Ford also contends that the fact that certain memoranda in his file were undated raises serious questions of misrepresentation to the Governor of Pennsylvania. This may be true. But the undated memoranda do not establish obdurate behavior on the part of the Government in failing to release them to Ford.

Ford maintains that a certain statement made by Reverend Watson Edward Grove, that someone had a paper he signed notarized out of his presence, should have been revealed to Ford when he made his request pursuant to the Freedom of Information Act. Ford eventually received the information as a result of this lawsuit. The Court is not determining whether or not the refusal to divulge this information was proper under the Freedom of Information Act, but whether it was obdurate or recalcitrant. This data is contained in a paragraph which was deleted from the copy of Grove’s statement initially given to Ford because it contained Grove’s name and Colonel Rock’s name.
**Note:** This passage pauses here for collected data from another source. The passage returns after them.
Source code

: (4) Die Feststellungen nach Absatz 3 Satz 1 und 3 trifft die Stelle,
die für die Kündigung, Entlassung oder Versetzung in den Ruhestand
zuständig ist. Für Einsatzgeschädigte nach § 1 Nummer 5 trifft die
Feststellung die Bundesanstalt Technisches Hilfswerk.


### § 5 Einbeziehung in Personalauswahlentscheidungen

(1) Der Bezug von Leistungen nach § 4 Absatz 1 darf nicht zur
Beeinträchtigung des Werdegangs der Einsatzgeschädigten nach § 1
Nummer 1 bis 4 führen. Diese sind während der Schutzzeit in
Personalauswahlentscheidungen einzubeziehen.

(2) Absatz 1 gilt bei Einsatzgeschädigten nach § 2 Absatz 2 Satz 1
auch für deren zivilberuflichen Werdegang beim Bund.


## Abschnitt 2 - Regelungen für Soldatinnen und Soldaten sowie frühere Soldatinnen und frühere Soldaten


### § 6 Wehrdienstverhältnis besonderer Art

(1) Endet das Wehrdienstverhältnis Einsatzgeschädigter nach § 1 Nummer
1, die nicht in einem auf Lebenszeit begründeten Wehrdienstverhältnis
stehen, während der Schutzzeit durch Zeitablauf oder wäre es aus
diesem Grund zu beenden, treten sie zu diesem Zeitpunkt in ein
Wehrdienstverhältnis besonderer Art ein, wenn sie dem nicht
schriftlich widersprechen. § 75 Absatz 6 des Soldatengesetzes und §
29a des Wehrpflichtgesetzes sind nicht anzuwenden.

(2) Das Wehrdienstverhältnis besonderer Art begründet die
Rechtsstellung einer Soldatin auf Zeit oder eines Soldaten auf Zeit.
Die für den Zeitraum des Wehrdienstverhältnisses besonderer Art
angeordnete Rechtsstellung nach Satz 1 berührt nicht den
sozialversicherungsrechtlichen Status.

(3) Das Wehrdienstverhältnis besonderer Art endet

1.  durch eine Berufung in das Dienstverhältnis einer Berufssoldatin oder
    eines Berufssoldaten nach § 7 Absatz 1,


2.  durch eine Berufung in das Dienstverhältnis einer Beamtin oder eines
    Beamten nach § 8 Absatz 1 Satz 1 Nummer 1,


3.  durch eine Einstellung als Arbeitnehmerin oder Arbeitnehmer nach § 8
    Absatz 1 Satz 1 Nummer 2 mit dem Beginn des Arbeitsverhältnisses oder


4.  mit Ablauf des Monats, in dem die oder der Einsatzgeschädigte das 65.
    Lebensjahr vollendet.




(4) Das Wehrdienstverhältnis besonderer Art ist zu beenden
There is nothing to indicate that the Government deliberately withheld the fact that a document was notarized outside of the presence of the individual who signed it.

Ford contends that a letter given to him by the Government after the commencement of this action omitted the letter “N” intentionally to conceal that the letter had come from Representative Shuster’s office solely for the purpose of destroying Ford’s candidacy against him. Ford has not proven that the Government deliberately deleted the letter “N”.

In the light of the foregoing, Ford’s motion for attorney’s fees and costs is denied.

An appropriate order will be entered.